Interesting analysis.
– Noticed Salim Raza as the 3rd shareholder of Telenor holding 10 shares. Wonder what his role was.
– Alimama sounded like a parody of Alibaba! Though it doesn’t seem like they have international aspirations. Because they didn’t translate their website in english. Looks like its only meant to be for a chinese audience.
– Also will Alimama actually effect OLX? The rise of FB Audience network didnt effect eBay. Facebook he social network and Amazon killed ebay. So more like Aliexpress’s Pakistan version (or daraz if they buy it) will dampen OLX – which isnt doing great to begin with.
– Tez looks like the future of peer payments. Google is being late to the party these days. Payments, devices, AR, VR, etc. They always start early but never focus on making it big and are left behind.
– You talked about payment systems – but not sure why Alibaba’s Alipay wasnt mentioned.
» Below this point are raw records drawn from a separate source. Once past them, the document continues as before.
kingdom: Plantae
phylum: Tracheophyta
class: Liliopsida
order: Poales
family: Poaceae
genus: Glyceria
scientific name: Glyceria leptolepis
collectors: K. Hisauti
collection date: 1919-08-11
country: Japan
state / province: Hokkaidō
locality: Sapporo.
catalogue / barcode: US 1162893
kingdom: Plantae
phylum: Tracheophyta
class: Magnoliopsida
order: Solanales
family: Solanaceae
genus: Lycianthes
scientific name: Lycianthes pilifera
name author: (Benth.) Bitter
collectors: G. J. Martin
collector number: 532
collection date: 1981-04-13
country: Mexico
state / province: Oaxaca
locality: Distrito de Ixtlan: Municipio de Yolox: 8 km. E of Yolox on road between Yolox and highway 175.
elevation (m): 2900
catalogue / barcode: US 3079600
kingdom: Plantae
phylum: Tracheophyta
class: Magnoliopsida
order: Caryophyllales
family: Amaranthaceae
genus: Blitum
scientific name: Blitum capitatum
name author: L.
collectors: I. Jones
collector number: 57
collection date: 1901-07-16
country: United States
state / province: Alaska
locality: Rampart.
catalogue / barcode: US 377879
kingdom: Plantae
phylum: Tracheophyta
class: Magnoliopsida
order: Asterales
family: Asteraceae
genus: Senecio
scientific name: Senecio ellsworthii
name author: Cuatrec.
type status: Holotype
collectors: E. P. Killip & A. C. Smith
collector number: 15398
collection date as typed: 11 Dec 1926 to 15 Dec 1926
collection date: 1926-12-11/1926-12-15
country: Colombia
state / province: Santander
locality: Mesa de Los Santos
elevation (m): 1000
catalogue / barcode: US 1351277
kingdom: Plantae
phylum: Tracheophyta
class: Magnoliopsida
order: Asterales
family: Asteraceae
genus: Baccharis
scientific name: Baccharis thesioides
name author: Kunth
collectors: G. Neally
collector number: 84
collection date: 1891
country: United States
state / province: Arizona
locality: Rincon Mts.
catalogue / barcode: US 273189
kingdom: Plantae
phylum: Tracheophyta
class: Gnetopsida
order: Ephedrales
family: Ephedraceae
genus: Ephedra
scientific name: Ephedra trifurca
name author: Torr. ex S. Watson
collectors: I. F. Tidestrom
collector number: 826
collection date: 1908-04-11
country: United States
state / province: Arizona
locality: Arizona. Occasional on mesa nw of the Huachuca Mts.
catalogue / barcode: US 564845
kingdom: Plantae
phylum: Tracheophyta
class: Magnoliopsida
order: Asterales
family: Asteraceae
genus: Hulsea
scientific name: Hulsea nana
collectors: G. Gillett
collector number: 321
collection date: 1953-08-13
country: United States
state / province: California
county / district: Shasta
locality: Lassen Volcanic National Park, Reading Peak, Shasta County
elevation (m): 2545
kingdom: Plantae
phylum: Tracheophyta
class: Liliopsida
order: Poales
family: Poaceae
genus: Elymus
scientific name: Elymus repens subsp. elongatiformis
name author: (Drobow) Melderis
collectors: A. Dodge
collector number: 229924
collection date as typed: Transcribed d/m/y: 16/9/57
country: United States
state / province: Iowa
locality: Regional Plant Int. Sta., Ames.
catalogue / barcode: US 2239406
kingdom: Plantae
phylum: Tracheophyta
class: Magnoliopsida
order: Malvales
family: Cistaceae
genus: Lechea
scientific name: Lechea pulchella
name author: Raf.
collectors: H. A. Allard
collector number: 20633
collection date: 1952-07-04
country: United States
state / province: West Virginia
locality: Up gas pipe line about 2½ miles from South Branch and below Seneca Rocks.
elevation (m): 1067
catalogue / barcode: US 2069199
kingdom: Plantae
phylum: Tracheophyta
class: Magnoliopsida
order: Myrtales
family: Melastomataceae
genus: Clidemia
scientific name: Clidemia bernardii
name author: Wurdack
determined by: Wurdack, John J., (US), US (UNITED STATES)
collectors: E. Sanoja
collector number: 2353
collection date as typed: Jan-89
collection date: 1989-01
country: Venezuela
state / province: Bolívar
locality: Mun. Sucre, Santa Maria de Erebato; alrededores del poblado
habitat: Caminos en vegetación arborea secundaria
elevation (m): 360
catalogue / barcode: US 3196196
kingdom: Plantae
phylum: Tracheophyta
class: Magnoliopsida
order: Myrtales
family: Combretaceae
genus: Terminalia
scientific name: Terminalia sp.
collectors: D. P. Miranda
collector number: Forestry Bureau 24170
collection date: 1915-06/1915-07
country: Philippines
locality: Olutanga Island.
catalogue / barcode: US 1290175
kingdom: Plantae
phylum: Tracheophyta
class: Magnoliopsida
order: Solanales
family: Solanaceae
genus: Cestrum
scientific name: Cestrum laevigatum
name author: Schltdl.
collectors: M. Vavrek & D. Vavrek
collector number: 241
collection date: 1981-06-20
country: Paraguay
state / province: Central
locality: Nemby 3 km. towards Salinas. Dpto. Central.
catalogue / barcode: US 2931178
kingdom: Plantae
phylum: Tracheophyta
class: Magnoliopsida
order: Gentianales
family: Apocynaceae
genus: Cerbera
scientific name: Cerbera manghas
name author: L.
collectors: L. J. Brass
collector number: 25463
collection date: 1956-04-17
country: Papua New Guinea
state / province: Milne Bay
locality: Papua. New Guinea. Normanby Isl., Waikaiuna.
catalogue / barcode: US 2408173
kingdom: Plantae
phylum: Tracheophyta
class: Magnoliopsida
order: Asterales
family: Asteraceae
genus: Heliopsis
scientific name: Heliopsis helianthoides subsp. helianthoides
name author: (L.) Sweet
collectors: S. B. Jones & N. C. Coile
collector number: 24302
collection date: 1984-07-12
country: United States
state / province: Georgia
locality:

It could give a run to simsim (growing way too slow) and the banking industry in general.
A nominee shareholder is just that:) Plus ex-Central Bank credentials never hurt.
Also dont discount the lack of english support as lack of global ambitions:) Alimama is here to stay and grow.
Jury is out on what alimama and alibaba will do to market places, my read is, not good for business due to a host of reasons. Principally the lack of cash to compete with AB.
Google is google and they decide the things they want to play in:) With this much free cash float, they can decide to get in the business of freezing ice and being the best at it and probably make a global impact:)
Antfinancial is the new name for Ali pay. Those are the guys looking to buy Telenors banking ambitions:) per Telenor obviously.
So many people have had their eye on Pakistan Post, you are on the money Ali Baba is going to try and get in on that action, but its caught up in a lot of regulatory mess because it is also a deposit taking institution. They have from news on the street gone after that option also but given the turmoil in government really have not gotten a response.